* start Provided records *

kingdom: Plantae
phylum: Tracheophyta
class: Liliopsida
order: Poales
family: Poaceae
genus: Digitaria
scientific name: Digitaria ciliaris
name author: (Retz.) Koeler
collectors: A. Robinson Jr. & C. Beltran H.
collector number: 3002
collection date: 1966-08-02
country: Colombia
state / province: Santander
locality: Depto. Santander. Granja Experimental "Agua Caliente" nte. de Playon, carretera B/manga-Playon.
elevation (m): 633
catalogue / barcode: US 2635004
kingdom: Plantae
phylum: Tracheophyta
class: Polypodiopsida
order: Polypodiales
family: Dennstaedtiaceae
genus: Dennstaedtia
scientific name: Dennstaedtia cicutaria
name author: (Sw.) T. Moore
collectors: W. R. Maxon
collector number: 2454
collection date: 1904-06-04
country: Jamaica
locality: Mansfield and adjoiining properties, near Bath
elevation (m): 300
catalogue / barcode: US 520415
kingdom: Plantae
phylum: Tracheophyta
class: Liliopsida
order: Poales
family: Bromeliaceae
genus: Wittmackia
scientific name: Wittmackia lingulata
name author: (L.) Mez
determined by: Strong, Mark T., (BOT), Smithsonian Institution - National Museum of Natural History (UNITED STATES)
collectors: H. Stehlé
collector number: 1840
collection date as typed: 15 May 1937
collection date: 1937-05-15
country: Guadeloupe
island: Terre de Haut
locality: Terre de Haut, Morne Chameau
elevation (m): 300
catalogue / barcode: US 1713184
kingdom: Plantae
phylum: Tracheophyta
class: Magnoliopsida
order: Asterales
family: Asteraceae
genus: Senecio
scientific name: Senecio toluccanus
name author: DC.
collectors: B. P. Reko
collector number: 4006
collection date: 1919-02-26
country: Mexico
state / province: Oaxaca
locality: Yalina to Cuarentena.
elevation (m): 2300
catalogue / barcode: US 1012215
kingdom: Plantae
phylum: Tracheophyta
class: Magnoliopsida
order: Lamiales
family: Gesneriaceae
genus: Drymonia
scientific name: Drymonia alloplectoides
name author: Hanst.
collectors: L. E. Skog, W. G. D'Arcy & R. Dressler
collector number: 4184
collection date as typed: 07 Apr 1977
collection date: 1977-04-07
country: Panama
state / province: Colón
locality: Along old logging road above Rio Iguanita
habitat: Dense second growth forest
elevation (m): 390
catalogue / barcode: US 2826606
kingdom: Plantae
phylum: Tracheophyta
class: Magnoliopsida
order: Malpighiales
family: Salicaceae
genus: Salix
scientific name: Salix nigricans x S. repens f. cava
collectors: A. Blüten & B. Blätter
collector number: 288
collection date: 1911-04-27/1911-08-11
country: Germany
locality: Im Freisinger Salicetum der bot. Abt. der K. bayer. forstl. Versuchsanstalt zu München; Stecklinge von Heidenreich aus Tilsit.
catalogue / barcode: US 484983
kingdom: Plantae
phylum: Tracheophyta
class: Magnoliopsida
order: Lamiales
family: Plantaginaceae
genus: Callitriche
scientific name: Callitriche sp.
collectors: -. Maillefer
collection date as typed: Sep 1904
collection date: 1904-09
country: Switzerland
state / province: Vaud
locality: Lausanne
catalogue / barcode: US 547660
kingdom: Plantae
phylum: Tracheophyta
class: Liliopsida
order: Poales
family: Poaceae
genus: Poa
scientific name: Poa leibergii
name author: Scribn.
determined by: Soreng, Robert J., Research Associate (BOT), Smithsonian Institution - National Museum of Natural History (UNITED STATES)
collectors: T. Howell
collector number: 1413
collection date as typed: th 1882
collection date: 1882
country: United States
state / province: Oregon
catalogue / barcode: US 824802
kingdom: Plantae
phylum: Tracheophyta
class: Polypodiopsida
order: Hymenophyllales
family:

* end Provided records *

→ **Work to complete**:
Copy out all of the records above again, substituting "place" for every "locality" and leaving everything else unchanged.

→ **Result of the exercise**:
kingdom: Plantae
phylum: Tracheophyta
class: Liliopsida
order: Poales
family: Poaceae
genus: Digitaria
scientific name: Digitaria ciliaris
name author: (Retz.) Koeler
collectors: A. Robinson Jr. & C. Beltran H.
collector number: 3002
collection date: 1966-08-02
country: Colombia
state / province: Santander
place: Depto. Santander. Granja Experimental "Agua Caliente" nte. de Playon, carretera B/manga-Playon.
elevation (m): 633
catalogue / barcode: US 2635004
kingdom: Plantae
phylum: Tracheophyta
class: Polypodiopsida
order: Polypodiales
family: Dennstaedtiaceae
genus: Dennstaedtia
scientific name: Dennstaedtia cicutaria
name author: (Sw.) T. Moore
collectors: W. R. Maxon
collector number: 2454
collection date: 1904-06-04
country: Jamaica
place: Mansfield and adjoiining properties, near Bath
elevation (m): 300
catalogue / barcode: US 520415
kingdom: Plantae
phylum: Tracheophyta
class: Liliopsida
order: Poales
family: Bromeliaceae
genus: Wittmackia
scientific name: Wittmackia lingulata
name author: (L.) Mez
determined by: Strong, Mark T., (BOT), Smithsonian Institution - National Museum of Natural History (UNITED STATES)
collectors: H. Stehlé
collector number: 1840
collection date as typed: 15 May 1937
collection date: 1937-05-15
country: Guadeloupe
island: Terre de Haut
place: Terre de Haut, Morne Chameau
elevation (m): 300
catalogue / barcode: US 1713184
kingdom: Plantae
phylum: Tracheophyta
class: Magnoliopsida
order: Asterales
family: Asteraceae
genus: Senecio
scientific name: Senecio toluccanus
name author: DC.
collectors: B. P. Reko
collector number: 4006
collection date: 1919-02-26
country: Mexico
state / province: Oaxaca
place: Yalina to Cuarentena.
elevation (m): 2300
catalogue / barcode: US 1012215
kingdom: Plantae
phylum: Tracheophyta
class: Magnoliopsida
order: Lamiales
family: Gesneriaceae
genus: Drymonia
scientific name: Drymonia alloplectoides
name author: Hanst.
collectors: L. E. Skog, W. G. D'Arcy & R. Dressler
collector number: 4184
collection date as typed: 07 Apr 1977
collection date: 1977-04-07
country: Panama
state / province: Colón
place: Along old logging road above Rio Iguanita
habitat: Dense second growth forest
elevation (m): 390
catalogue / barcode: US 2826606
kingdom: Plantae
phylum: Tracheophyta
class: Magnoliopsida
order: Malpighiales
family: Salicaceae
genus: Salix
scientific name: Salix nigricans x S. repens f. cava
collectors: A. Blüten & B. Blätter
collector number: 288
collection date: 1911-04-27/1911-08-11
country: Germany
place: Im Freisinger Salicetum der bot. Abt. der K. bayer. forstl. Versuchsanstalt zu München; Stecklinge von Heidenreich aus Tilsit.
catalogue / barcode: US 484983
kingdom: Plantae
phylum: Tracheophyta
class: Magnoliopsida
order: Lamiales
family: Plantaginaceae
genus: Callitriche
scientific name: Callitriche sp.
collectors: -. Maillefer
collection date as typed: Sep 1904
collection date: 1904-09
country: Switzerland
state / province: Vaud
place: Lausanne
catalogue / barcode: US 547660
kingdom: Plantae
phylum: Tracheophyta
class: Liliopsida
order: Poales
family: Poaceae
genus: Poa
scientific name: Poa leibergii
name author: Scribn.
determined by: Soreng, Robert J., Research Associate (BOT), Smithsonian Institution - National Museum of Natural History (UNITED STATES)
collectors: T. Howell
collector number: 1413
collection date as typed: th 1882
collection date: 1882
country: United States
state / province: Oregon
catalogue / barcode: US 824802
kingdom: Plantae
phylum: Tracheophyta
class: Polypodiopsida
order: Hymenophyllales
family:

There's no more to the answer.